> _Supplied data_
◇ ◇ ◇ ◇ ◇

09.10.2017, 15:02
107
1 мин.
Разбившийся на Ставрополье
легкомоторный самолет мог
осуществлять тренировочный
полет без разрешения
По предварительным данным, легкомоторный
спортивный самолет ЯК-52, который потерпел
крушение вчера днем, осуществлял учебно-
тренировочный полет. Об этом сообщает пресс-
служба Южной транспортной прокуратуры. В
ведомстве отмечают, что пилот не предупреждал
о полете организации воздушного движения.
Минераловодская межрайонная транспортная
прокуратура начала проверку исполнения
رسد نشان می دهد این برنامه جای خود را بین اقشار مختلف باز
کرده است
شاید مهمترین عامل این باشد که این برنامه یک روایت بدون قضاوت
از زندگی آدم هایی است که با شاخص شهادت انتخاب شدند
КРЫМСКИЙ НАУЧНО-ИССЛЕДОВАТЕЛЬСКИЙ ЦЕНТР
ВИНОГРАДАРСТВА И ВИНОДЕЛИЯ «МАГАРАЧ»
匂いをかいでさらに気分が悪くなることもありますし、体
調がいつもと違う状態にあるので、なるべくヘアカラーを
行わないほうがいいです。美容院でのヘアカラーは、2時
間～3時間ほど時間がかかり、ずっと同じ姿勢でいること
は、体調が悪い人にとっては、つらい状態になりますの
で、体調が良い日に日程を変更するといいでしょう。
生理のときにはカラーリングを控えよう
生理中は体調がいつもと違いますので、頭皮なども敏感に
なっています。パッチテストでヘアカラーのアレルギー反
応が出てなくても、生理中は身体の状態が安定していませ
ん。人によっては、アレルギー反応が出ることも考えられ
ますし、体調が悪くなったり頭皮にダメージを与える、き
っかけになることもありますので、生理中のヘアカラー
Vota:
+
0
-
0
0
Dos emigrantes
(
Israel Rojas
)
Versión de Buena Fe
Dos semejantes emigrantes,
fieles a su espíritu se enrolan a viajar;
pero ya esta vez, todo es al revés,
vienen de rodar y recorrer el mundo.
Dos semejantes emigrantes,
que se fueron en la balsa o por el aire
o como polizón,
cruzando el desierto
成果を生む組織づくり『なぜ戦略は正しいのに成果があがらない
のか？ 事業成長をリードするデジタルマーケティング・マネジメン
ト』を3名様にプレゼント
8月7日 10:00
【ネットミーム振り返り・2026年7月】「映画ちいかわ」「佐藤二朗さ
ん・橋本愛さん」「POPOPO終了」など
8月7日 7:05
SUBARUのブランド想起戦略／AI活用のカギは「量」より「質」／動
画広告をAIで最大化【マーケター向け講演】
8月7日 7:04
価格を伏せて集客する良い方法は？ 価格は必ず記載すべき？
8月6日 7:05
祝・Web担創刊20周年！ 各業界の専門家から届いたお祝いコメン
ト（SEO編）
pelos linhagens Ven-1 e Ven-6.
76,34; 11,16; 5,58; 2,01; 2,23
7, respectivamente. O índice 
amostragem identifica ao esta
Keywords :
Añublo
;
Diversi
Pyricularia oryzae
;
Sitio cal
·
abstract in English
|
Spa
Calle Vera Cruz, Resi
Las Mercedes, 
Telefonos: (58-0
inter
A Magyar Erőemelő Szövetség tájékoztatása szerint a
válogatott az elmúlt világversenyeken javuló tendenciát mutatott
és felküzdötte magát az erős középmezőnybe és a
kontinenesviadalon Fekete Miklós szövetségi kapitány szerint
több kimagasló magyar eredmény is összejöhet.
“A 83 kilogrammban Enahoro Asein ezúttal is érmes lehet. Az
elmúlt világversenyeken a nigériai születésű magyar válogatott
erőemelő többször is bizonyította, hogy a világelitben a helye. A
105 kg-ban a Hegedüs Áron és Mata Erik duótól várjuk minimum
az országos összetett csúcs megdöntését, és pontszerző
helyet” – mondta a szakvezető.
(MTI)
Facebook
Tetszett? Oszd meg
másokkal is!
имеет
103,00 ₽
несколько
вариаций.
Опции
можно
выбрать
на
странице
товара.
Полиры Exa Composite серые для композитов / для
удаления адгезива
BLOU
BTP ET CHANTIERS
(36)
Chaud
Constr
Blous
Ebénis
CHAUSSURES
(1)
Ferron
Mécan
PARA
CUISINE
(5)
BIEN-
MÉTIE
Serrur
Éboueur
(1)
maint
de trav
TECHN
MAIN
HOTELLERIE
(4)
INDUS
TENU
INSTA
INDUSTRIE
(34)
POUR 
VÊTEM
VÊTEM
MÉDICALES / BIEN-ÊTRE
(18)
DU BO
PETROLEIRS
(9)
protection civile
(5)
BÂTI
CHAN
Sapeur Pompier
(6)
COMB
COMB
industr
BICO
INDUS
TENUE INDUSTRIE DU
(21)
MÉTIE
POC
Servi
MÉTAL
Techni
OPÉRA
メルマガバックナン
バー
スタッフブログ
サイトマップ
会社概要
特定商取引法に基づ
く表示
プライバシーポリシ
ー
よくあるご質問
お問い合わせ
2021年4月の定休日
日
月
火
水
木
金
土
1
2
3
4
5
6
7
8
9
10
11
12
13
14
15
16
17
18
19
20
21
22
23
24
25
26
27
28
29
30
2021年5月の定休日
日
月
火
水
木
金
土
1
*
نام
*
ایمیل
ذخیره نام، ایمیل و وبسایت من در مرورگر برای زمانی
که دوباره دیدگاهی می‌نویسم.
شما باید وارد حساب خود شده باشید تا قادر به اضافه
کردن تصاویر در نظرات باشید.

◇ ◇ ◇ ◇ ◇

> _Work task_
All that is needed is the material, repeated exactly.

> _Result of this exercise_
09.10.2017, 15:02
107
1 мин.
Разбившийся на Ставрополье
легкомоторный самолет мог
осуществлять тренировочный
полет без разрешения
По предварительным данным, легкомоторный
спортивный самолет ЯК-52, который потерпел
крушение вчера днем, осуществлял учебно-
тренировочный полет. Об этом сообщает пресс-
служба Южной транспортной прокуратуры. В
ведомстве отмечают, что пилот не предупреждал
о полете организации воздушного движения.
Минераловодская межрайонная транспортная
прокуратура начала проверку исполнения
رسد نشان می دهد این برنامه جای خود را بین اقشار مختلف باز
کرده است
شاید مهمترین عامل این باشد که این برنامه یک روایت بدون قضاوت
از زندگی آدم هایی است که با شاخص شهادت انتخاب شدند
КРЫМСКИЙ НАУЧНО-ИССЛЕДОВАТЕЛЬСКИЙ ЦЕНТР
ВИНОГРАДАРСТВА И ВИНОДЕЛИЯ «МАГАРАЧ»
匂いをかいでさらに気分が悪くなることもありますし、体
調がいつもと違う状態にあるので、なるべくヘアカラーを
行わないほうがいいです。美容院でのヘアカラーは、2時
間～3時間ほど時間がかかり、ずっと同じ姿勢でいること
は、体調が悪い人にとっては、つらい状態になりますの
で、体調が良い日に日程を変更するといいでしょう。
生理のときにはカラーリングを控えよう
生理中は体調がいつもと違いますので、頭皮なども敏感に
なっています。パッチテストでヘアカラーのアレルギー反
応が出てなくても、生理中は身体の状態が安定していませ
ん。人によっては、アレルギー反応が出ることも考えられ
ますし、体調が悪くなったり頭皮にダメージを与える、き
っかけになることもありますので、生理中のヘアカラー
Vota:
+
0
-
0
0
Dos emigrantes
(
Israel Rojas
)
Versión de Buena Fe
Dos semejantes emigrantes,
fieles a su espíritu se enrolan a viajar;
pero ya esta vez, todo es al revés,
vienen de rodar y recorrer el mundo.
Dos semejantes emigrantes,
que se fueron en la balsa o por el aire
o como polizón,
cruzando el desierto
成果を生む組織づくり『なぜ戦略は正しいのに成果があがらない
のか？ 事業成長をリードするデジタルマーケティング・マネジメン
ト』を3名様にプレゼント
8月7日 10:00
【ネットミーム振り返り・2026年7月】「映画ちいかわ」「佐藤二朗さ
ん・橋本愛さん」「POPOPO終了」など
8月7日 7:05
SUBARUのブランド想起戦略／AI活用のカギは「量」より「質」／動
画広告をAIで最大化【マーケター向け講演】
8月7日 7:04
価格を伏せて集客する良い方法は？ 価格は必ず記載すべき？
8月6日 7:05
祝・Web担創刊20周年！ 各業界の専門家から届いたお祝いコメン
ト（SEO編）
pelos linhagens Ven-1 e Ven-6.
76,34; 11,16; 5,58; 2,01; 2,23
7, respectivamente. O índice 
amostragem identifica ao esta
Keywords :
Añublo
;
Diversi
Pyricularia oryzae
;
Sitio cal
·
abstract in English
|
Spa
Calle Vera Cruz, Resi
Las Mercedes, 
Telefonos: (58-0
inter
A Magyar Erőemelő Szövetség tájékoztatása szerint a
válogatott az elmúlt világversenyeken javuló tendenciát mutatott
és felküzdötte magát az erős középmezőnybe és a
kontinenesviadalon Fekete Miklós szövetségi kapitány szerint
több kimagasló magyar eredmény is összejöhet.
“A 83 kilogrammban Enahoro Asein ezúttal is érmes lehet. Az
elmúlt világversenyeken a nigériai születésű magyar válogatott
erőemelő többször is bizonyította, hogy a világelitben a helye. A
105 kg-ban a Hegedüs Áron és Mata Erik duótól várjuk minimum
az országos összetett csúcs megdöntését, és pontszerző
helyet” – mondta a szakvezető.
(MTI)
Facebook
Tetszett? Oszd meg
másokkal is!
имеет
103,00 ₽
несколько
вариаций.
Опции
можно
выбрать
на
странице
товара.
Полиры Exa Composite серые для композитов / для
удаления адгезива
BLOU
BTP ET CHANTIERS
(36)
Chaud
Constr
Blous
Ebénis
CHAUSSURES
(1)
Ferron
Mécan
PARA
CUISINE
(5)
BIEN-
MÉTIE
Serrur
Éboueur
(1)
maint
de trav
TECHN
MAIN
HOTELLERIE
(4)
INDUS
TENU
INSTA
INDUSTRIE
(34)
POUR 
VÊTEM
VÊTEM
MÉDICALES / BIEN-ÊTRE
(18)
DU BO
PETROLEIRS
(9)
protection civile
(5)
BÂTI
CHAN
Sapeur Pompier
(6)
COMB
COMB
industr
BICO
INDUS
TENUE INDUSTRIE DU
(21)
MÉTIE
POC
Servi
MÉTAL
Techni
OPÉRA
メルマガバックナン
バー
スタッフブログ
サイトマップ
会社概要
特定商取引法に基づ
く表示
プライバシーポリシ
ー
よくあるご質問
お問い合わせ
2021年4月の定休日
日
月
火
水
木
金
土
1
2
3
4
5
6
7
8
9
10
11
12
13
14
15
16
17
18
19
20
21
22
23
24
25
26
27
28
29
30
2021年5月の定休日
日
月
火
水
木
金
土
1
*
نام
*
ایمیل
ذخیره نام، ایمیل و وبسایت من در مرورگر برای زمانی
که دوباره دیدگاهی می‌نویسم.
شما باید وارد حساب خود شده باشید تا قادر به اضافه
کردن تصاویر در نظرات باشید.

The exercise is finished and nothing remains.